■ Text provided
[Start of section]
FILED
United States Court of Appeals
UNITED STATES COURT OF APPEALS Tenth Circuit
FOR THE TENTH CIRCUIT May 10, 2021
_________________________________
Christopher M. Wolpert
Clerk of Court
AZLEN ADIEU FARQUOIT MARCHET,
Petitioner - Appellant,
v. No. 20-4134
(D.C. No. 2:18-CV-00578-TC)
LARRY BENZON, (D. Utah)
Respondent - Appellee.
_________________________________
ORDER DENYING CERTIFICATE OF APPEALABILITY*
_________________________________
Before MATHESON, BRISCOE, and PHILLIPS, Circuit Judges.
_________________________________
Azlen Marchet, a Utah state prisoner appearing pro se,1 seeks a certificate of
appealability (“COA”) to challenge the district court’s dismissal of his 28 U.S.C. § 2254
application for a writ of habeas corpus. See 28 U.S.C. § 2253(c)(1)(A). He also seeks
leave to proceed in forma pauperis (“ifp”). Exercising jurisdiction under 28 U.S.C.
§ 1291, we deny both requests and dismiss this matter.
*
This order is not binding precedent except under the doctrines of law of the case,
res judicata, and collateral estoppel. It may be cited, however, for its persuasive value
consistent with Fed. R. App. P. 32.1 and 10th Cir. R. 32.1.
1
Because Mr. Marchet is pro se, we construe his filings liberally, but we do not
act as his advocate. Yang v. Archuleta, 525 F.3d 925, 927 n.1 (10th Cir. 2008).
I. BACKGROUND
In 2009, a Utah district court sentenced Mr. Marchet to five years to life in prison
on a rape conviction. {ROA at 222.} The Utah Court of Appeals affirmed his
conviction, and the Utah Supreme Court denied certiorari. State v. Marchet, 284 P.3d
668 (Utah Ct. App. 2012), cert. denied, 288 P.3d 1045 (Utah 2012). Mr. Marchet then
filed two petitions for post-conviction relief. Both were dismissed on summary
judgment. The Utah Court of Appeals affirmed those dismissals. {ROA at 779, 830; id.
at 329, 378.} Mr. Marchet did not seek certiorari from the Utah Supreme Court on either
petition.
In 2018, while his second state post-conviction petition was pending, Mr. Marchet
filed a habeas petition in the federal district court under 28 U.S.C. § 2254. {Id. at 5.} He
filed an amended § 2254 petition after the Utah Court of Appeals summarily affirmed the
dismissal of his second state petition. {Id. at 222.}
The state moved to dismiss Mr. Marchet’s § 2254 petition, arguing the issues
raised were unexhausted and procedurally defaulted.2 {Id. at 385.} The district court
agreed and dismissed the petition. {Id. at 856.}
2
The state also argued that Mr. Marchet’s petition was not timely, but the district
court did not address this alternative ground.
[End of section]
■ Information shown
[Start of section]
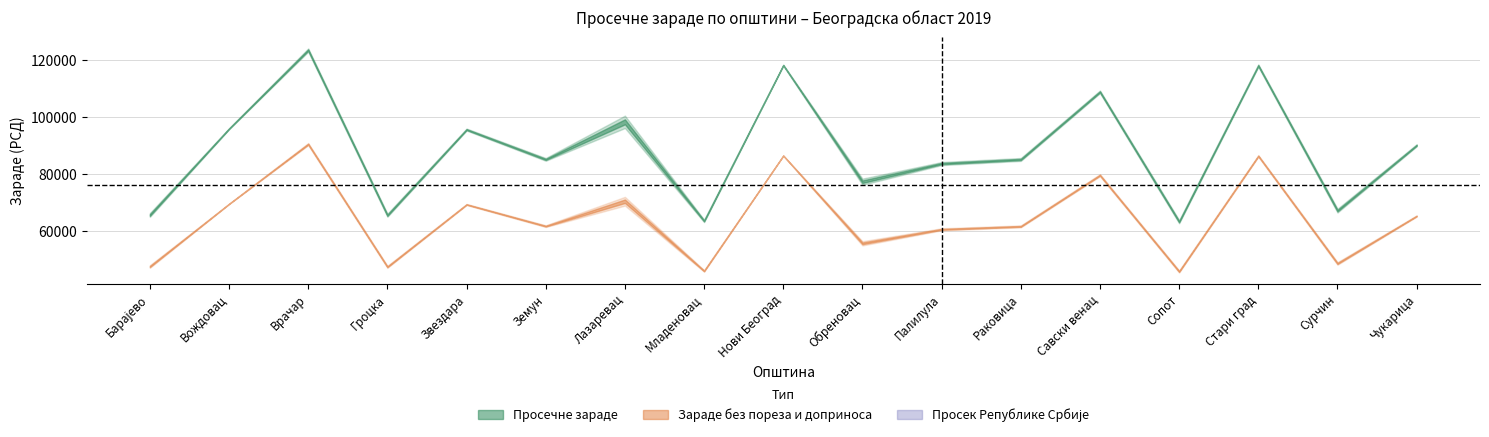

True or false: Просечне зараде (I-VII 2019) and Зараде без пореза (I-VII 2019) cross at least once.

False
[End of section]
■ Prompt
According to the court order, what sentence did a Utah district court give Mr. Marchet in 2009? Use only the court order above, not the listing.

■ Your response
Five years to life in prison on a rape conviction.